Objectives: Rheumatoid arthritis (RA) is a chronic autoimmune disease, that involves both pro- and anti-inflammatory mechanisms. The purpose of the present study is to investigate T-cell immunoglobulin and mucin domain 3 (Tim-3) in RA.
Methods: Plasma levels of soluble (s) Tim-3 in early RA (n=98), were followed, to evaluate association with treatment and disease activity, acquired from a prospective collected biobank (clinicaltrials.gov (NCT00660647)). We also investigate the influence of Tim-3 on spontaneous cytokine production in synovial fluid mononuclear cells (SFMC) from RA patients after addition of neutralizing anti-Tim-3's antibodies, either alone or in combination with neutralizing anti-Programmed Cell death protein 1 (PD-1) antibodies.
Results: Long-time stimulated CD4 T-cells expressed high levels of Tim-3, but tended to decrease their PD-1 expression.
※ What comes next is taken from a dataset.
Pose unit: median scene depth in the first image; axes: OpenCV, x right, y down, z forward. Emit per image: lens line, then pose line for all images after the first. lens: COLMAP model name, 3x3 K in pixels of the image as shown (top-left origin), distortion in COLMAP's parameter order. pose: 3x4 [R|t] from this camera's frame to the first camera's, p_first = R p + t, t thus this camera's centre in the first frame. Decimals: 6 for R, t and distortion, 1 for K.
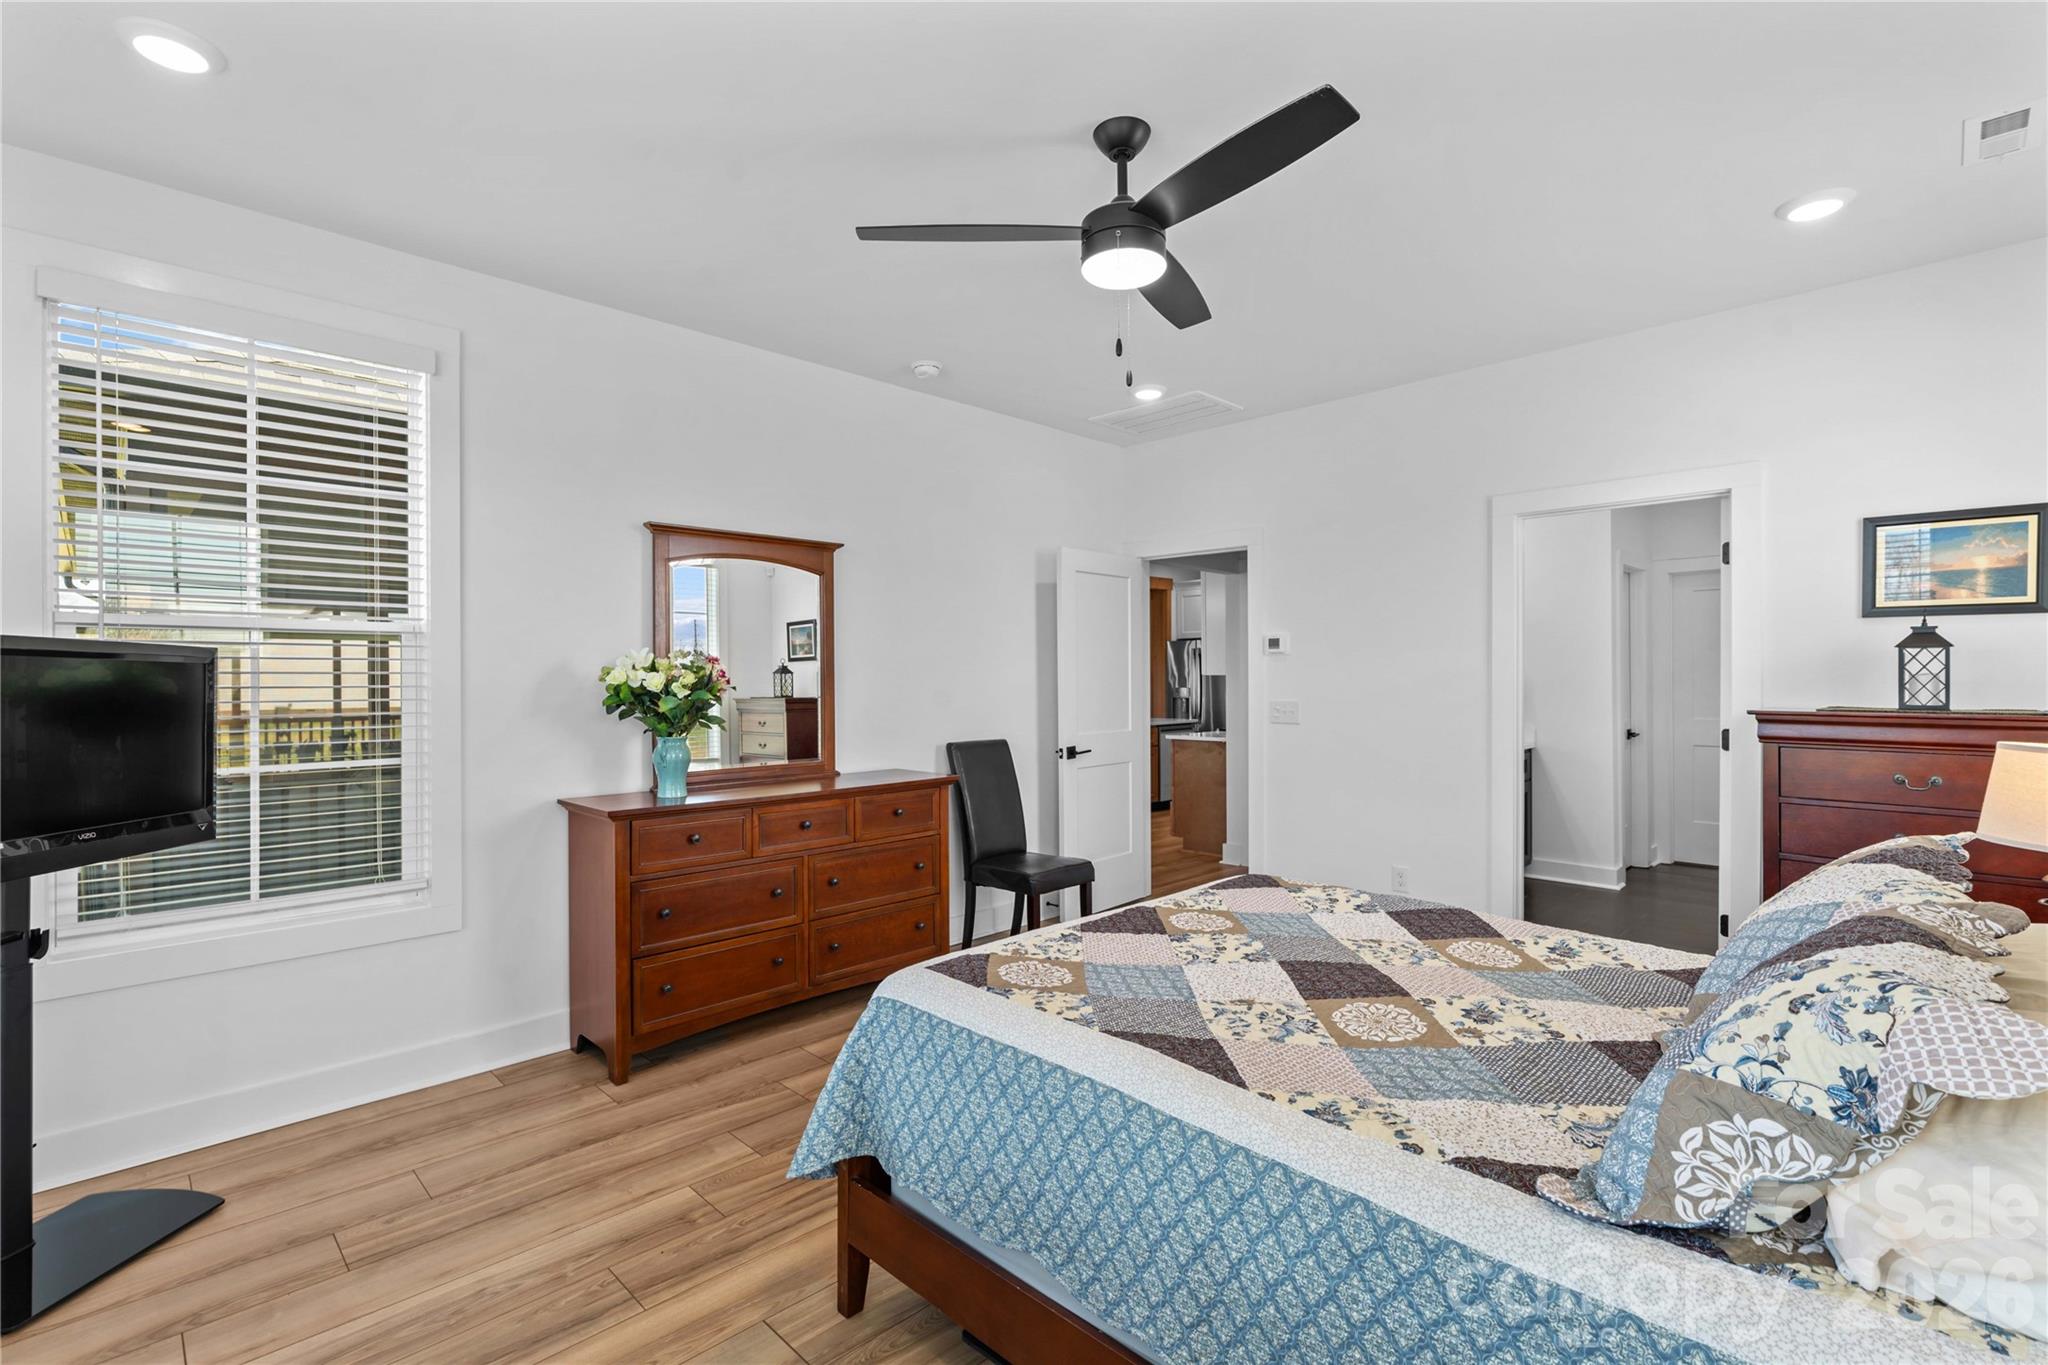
lens RADIAL K [[937.4, 0, 1024.0], [0, 937.4, 682.5], [0, 0, 1]] dist [0.009171, -0.000450]
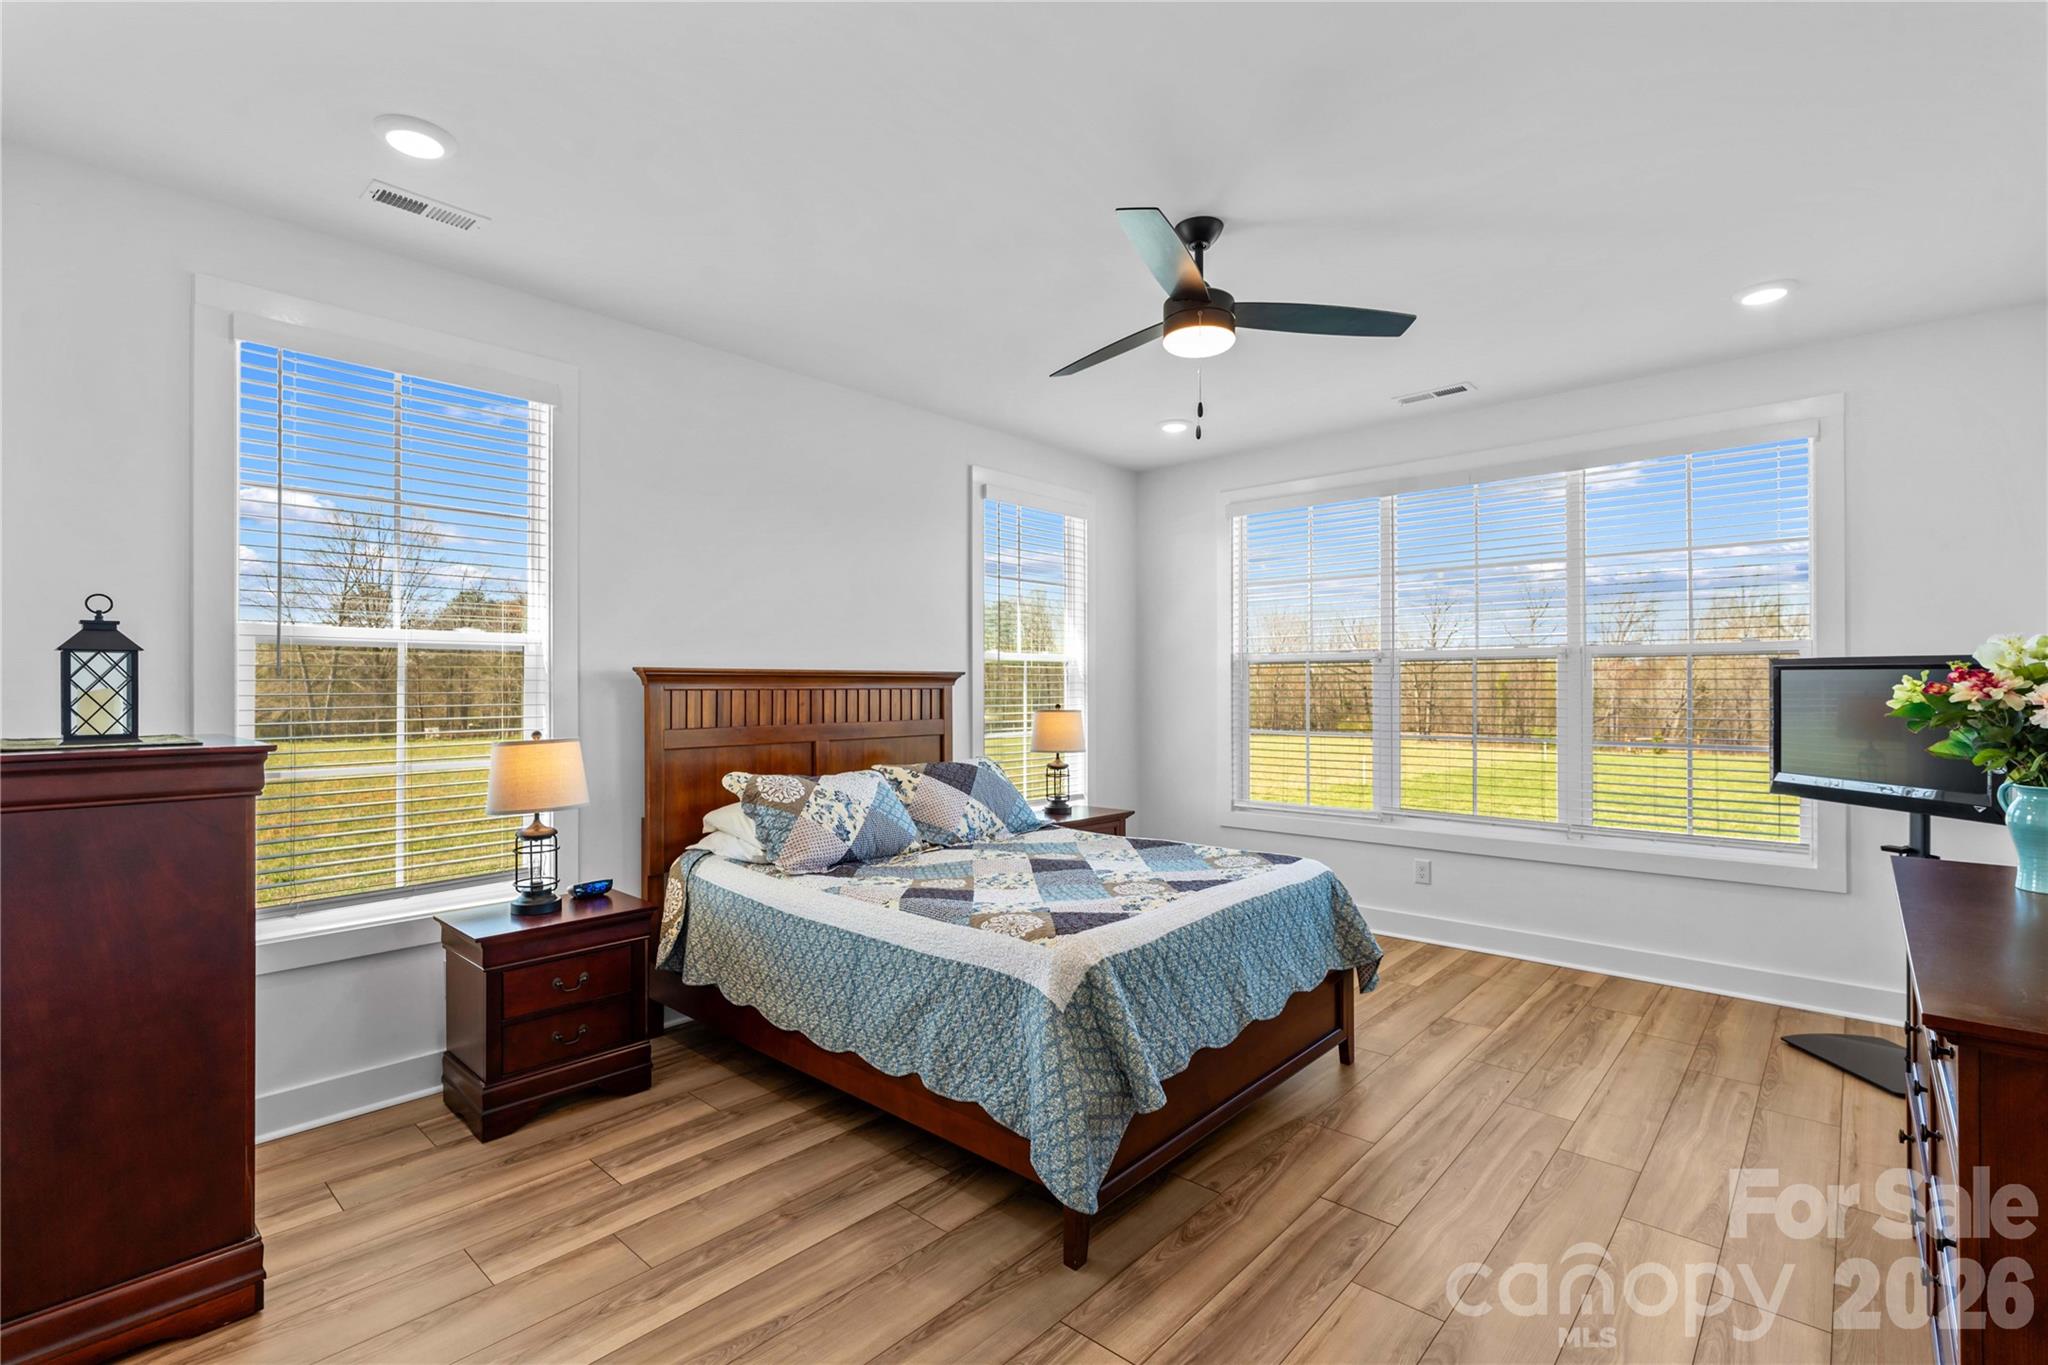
lens RADIAL K [[944.7, 0, 1024.0], [0, 944.7, 682.5], [0, 0, 1]] dist [-0.002706, -0.000219]
pose [[-0.998902, 0.003473, -0.046718, 0.414178], [0.003213, 0.999979, 0.005639, -0.021597], [0.046736, 0.005483, -0.998892, 2.330746]]
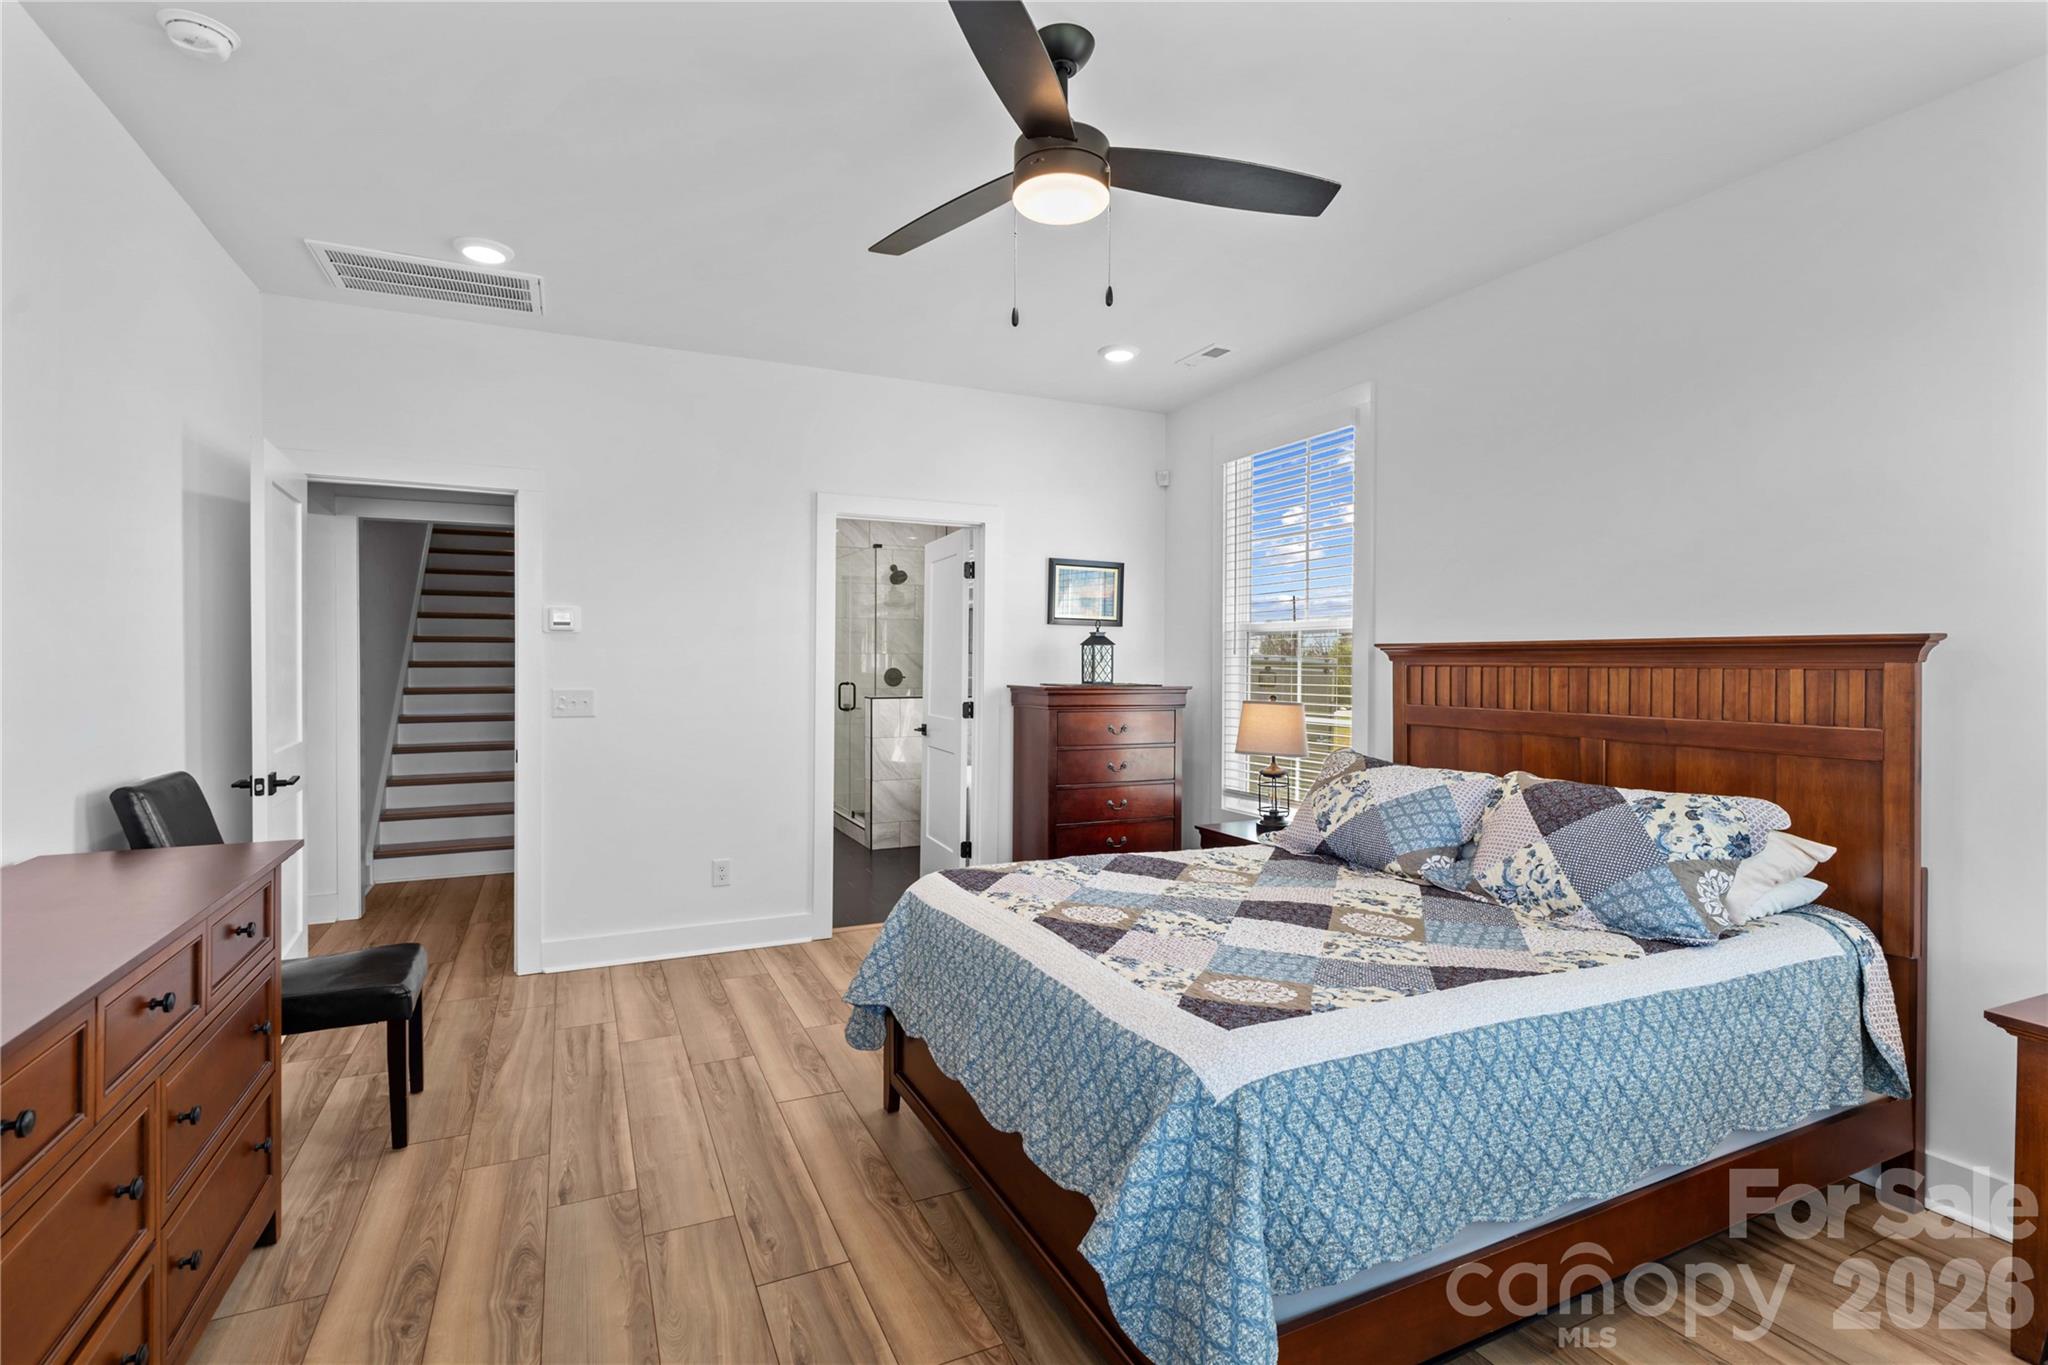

Tim-3 expression was exclusively seen co-expressed with PD-1 by CD3, CD4, CD45RO positive cells in the inflamed RA joint. Addition of neutralizing Tim-3 antibodies increased the secretion of IFNγ and MCP-1, in SFMC cultures from RA. Whereas neutralizing anti-PD-1 antibodies showed a broader impact on cytokine production. Finally, we observed that soluble Tim-3 is increased in plasma and is associated with disease activity in early RA.
Conclusion: Taken together, our findings indicate disease-suppressive functions of Tim-3 in RA.